On 2012-02-09 22:17, Jesper Krogh wrote:
On 2012-02-09 21:09, Robert Haas wrote:
That doesn't make sense to me.  If you probe index A for rows where a
= 1 and find that CTID (100,1) is such a row, and now want to return a
column value b that is not present in that index, the fastest way to
get the row is going to be to fetch block 100 from the heap and return
the data out of the first tuple.  To get the value out of some other
index that does include column b would require scanning the entire
index looking for that CTID, just so you could then grab the
corresponding index tuple, which wouldn't make any sense at all.

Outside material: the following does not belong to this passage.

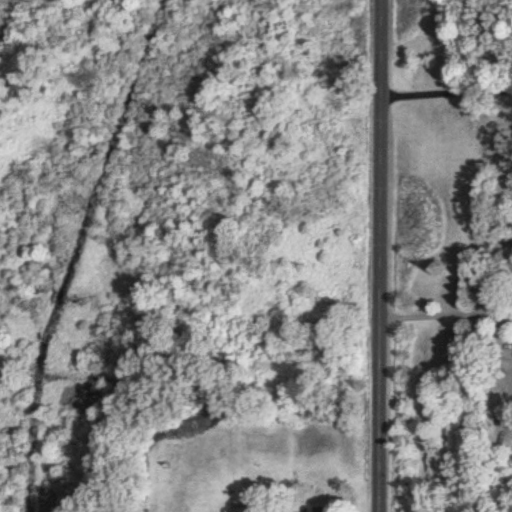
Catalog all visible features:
road: (447, 92)
road: (384, 256)
road: (447, 317)
building: (317, 510)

You're right, in my head, everything it wired up against my primary
keys, of-course that isn't the case for the DB. Sorry for the noise.

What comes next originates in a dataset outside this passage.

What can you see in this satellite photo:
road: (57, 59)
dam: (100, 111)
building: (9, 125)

Ok, but there are still cases where we don't even need to construct
a data tuple at all:

2012-02-11 13:14:01.579 jk=# explain select count(*) from testtable where fts @@ to_tsquery('english','test1');
                                QUERY PLAN
---------------------------------------------------------------------------
 Aggregate  (cost=31.24..31.25 rows=1 width=0)
   ->  Bitmap Heap Scan on testtable  (cost=16.03..31.23 rows=4 width=0)
         Recheck Cond: (fts @@ '''test1'''::tsquery)
         ->  Bitmap Index Scan on ftsid  (cost=0.00..16.03 rows=4 width=0)
               Index Cond: (fts @@ '''test1'''::tsquery)
(5 rows)


Another idea sprung into my head, that indices on (ctid,<some mix of columns>)
could actually serve as some kind of "vertical" partitioning of the table.

Wether it actually will me more efficient or not need to be tested.